Shoutcast servers do provide a special URL that allows you to ensure the MP3 stream is returned regardless of the User-Agent. You just append ;stream.nsv for example http://example.com:1234/ becomes http://example.com:1234/;stream.nsv.

Appending this string confuses any servers that aren't using Shoutcast though. So it became necessary to probe each server, to adjust the URL where required. This works by impersonating Firefox and when HTML comes back, that's Shoutcast.

Memory usage

One significant problem appears to be that of memory consumption while listening to a stream. If you're listening for a few hours or so, expect your memory usage to be in the 100s of megabytes. This is enough to cause problems in a typical PC setup. A workaround for this is to stop and restart the stream occasionally.

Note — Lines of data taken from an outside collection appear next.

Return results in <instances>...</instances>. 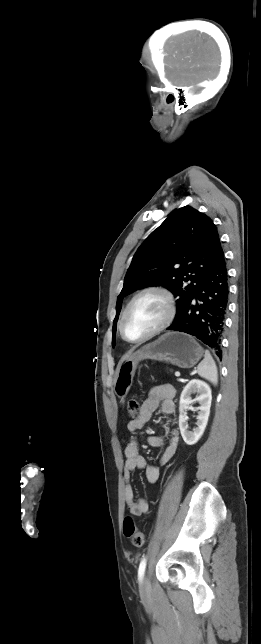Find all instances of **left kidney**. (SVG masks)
Returning <instances> with one entry per match:
<instances>
[{
  "label": "left kidney",
  "mask_w": 261,
  "mask_h": 644,
  "mask_svg": "<svg viewBox=\"0 0 261 644\" xmlns=\"http://www.w3.org/2000/svg\"><path fill=\"white\" fill-rule=\"evenodd\" d=\"M196 392L199 396H197L194 401H198L200 404L197 408V410H199L196 422L197 427L194 428L193 431H189L185 411L189 404L192 403L190 395ZM211 400V388L204 381L193 379L184 387L179 402V428L181 436L186 444L193 445L197 443L203 435L210 414Z\"/></svg>",
  "instance_id": "5707ae66"
}]
</instances>
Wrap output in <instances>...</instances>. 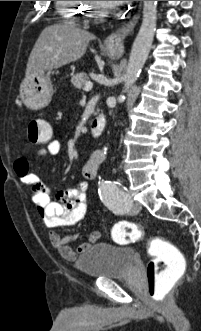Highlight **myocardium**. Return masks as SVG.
Returning a JSON list of instances; mask_svg holds the SVG:
<instances>
[{
	"label": "myocardium",
	"instance_id": "myocardium-1",
	"mask_svg": "<svg viewBox=\"0 0 201 331\" xmlns=\"http://www.w3.org/2000/svg\"><path fill=\"white\" fill-rule=\"evenodd\" d=\"M88 8L86 12V17L93 21H100L104 19L109 13L110 9L107 5L100 1H87Z\"/></svg>",
	"mask_w": 201,
	"mask_h": 331
}]
</instances>
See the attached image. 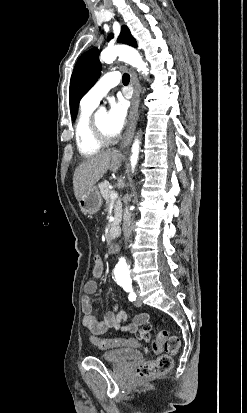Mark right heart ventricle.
I'll list each match as a JSON object with an SVG mask.
<instances>
[{"label":"right heart ventricle","mask_w":247,"mask_h":413,"mask_svg":"<svg viewBox=\"0 0 247 413\" xmlns=\"http://www.w3.org/2000/svg\"><path fill=\"white\" fill-rule=\"evenodd\" d=\"M93 107H88L83 111L76 123V144L80 155L90 158L99 154L103 145L98 143L93 135L92 119L90 111Z\"/></svg>","instance_id":"1"}]
</instances>
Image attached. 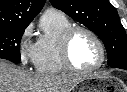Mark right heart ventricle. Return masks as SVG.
<instances>
[{"mask_svg":"<svg viewBox=\"0 0 127 92\" xmlns=\"http://www.w3.org/2000/svg\"><path fill=\"white\" fill-rule=\"evenodd\" d=\"M72 25L61 12L49 10L41 18V34L36 42L35 70L44 75L66 72L60 57V42L64 32Z\"/></svg>","mask_w":127,"mask_h":92,"instance_id":"e07e8e85","label":"right heart ventricle"}]
</instances>
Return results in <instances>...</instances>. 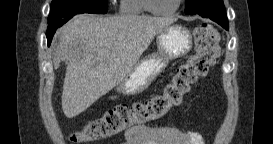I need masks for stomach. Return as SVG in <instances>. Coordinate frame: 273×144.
<instances>
[{
  "label": "stomach",
  "instance_id": "stomach-1",
  "mask_svg": "<svg viewBox=\"0 0 273 144\" xmlns=\"http://www.w3.org/2000/svg\"><path fill=\"white\" fill-rule=\"evenodd\" d=\"M157 52L144 56L117 87L123 95H134L145 90L161 73L170 60L180 58L192 48L190 31L178 24L168 26L158 33Z\"/></svg>",
  "mask_w": 273,
  "mask_h": 144
}]
</instances>
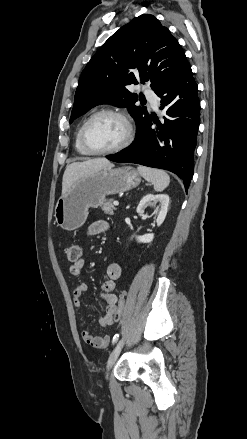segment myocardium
Here are the masks:
<instances>
[{
    "instance_id": "1",
    "label": "myocardium",
    "mask_w": 247,
    "mask_h": 439,
    "mask_svg": "<svg viewBox=\"0 0 247 439\" xmlns=\"http://www.w3.org/2000/svg\"><path fill=\"white\" fill-rule=\"evenodd\" d=\"M104 115H111V116H115L120 118L126 127V137L125 139L116 147L111 148V149H107V150H94L92 149L86 139V132L88 129V126L91 124V122L93 120H95L96 118L100 117V116H104ZM134 127L132 124V121L130 119V117L121 110H117V109H103L100 111H97L95 113H93L81 126V130H80V143L82 148L85 150V152L89 155H110V154H114L117 152H120L122 150H124L125 148H127L134 140Z\"/></svg>"
}]
</instances>
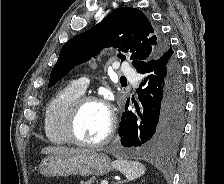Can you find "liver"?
<instances>
[{
    "instance_id": "liver-1",
    "label": "liver",
    "mask_w": 224,
    "mask_h": 184,
    "mask_svg": "<svg viewBox=\"0 0 224 184\" xmlns=\"http://www.w3.org/2000/svg\"><path fill=\"white\" fill-rule=\"evenodd\" d=\"M82 151H86V150L74 149V148H68V147L49 146L42 149L41 154H46L49 156H57V155L73 154V153H78Z\"/></svg>"
}]
</instances>
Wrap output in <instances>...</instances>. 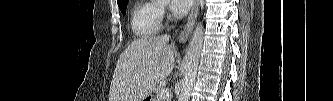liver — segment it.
I'll list each match as a JSON object with an SVG mask.
<instances>
[{
    "instance_id": "obj_1",
    "label": "liver",
    "mask_w": 333,
    "mask_h": 101,
    "mask_svg": "<svg viewBox=\"0 0 333 101\" xmlns=\"http://www.w3.org/2000/svg\"><path fill=\"white\" fill-rule=\"evenodd\" d=\"M177 51L168 39L133 41L120 55L111 81L109 101H143L167 78Z\"/></svg>"
}]
</instances>
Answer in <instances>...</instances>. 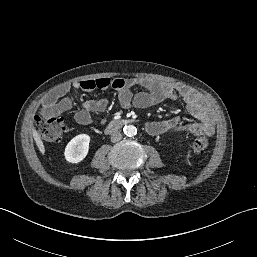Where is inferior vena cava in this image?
<instances>
[{"instance_id":"obj_1","label":"inferior vena cava","mask_w":257,"mask_h":257,"mask_svg":"<svg viewBox=\"0 0 257 257\" xmlns=\"http://www.w3.org/2000/svg\"><path fill=\"white\" fill-rule=\"evenodd\" d=\"M121 138H122V135L119 131H114L111 134V142L113 143L118 142L119 140H121Z\"/></svg>"}]
</instances>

The reason behind this is that the MP3 stream is treated as if a very long MP3 file is being downloaded. What you've heard so far remains in memory even though, with the exception of Real Player, you can't seek backwards. This is a well known problem that affects nearly all media players and browser/plugin combinations except VLC Media Player.

Recommended use

If you use the M3U or PLS play lists, you may well just see IP addresses and port numbers rather than meaningful station names. This is a limitation of the file formats used, and isn't fixable. Using the XSPF play list is recommended as it has the station name and website link. Also you can use the XSPF play list in VLC Media Player, without having to worry about your memory usage.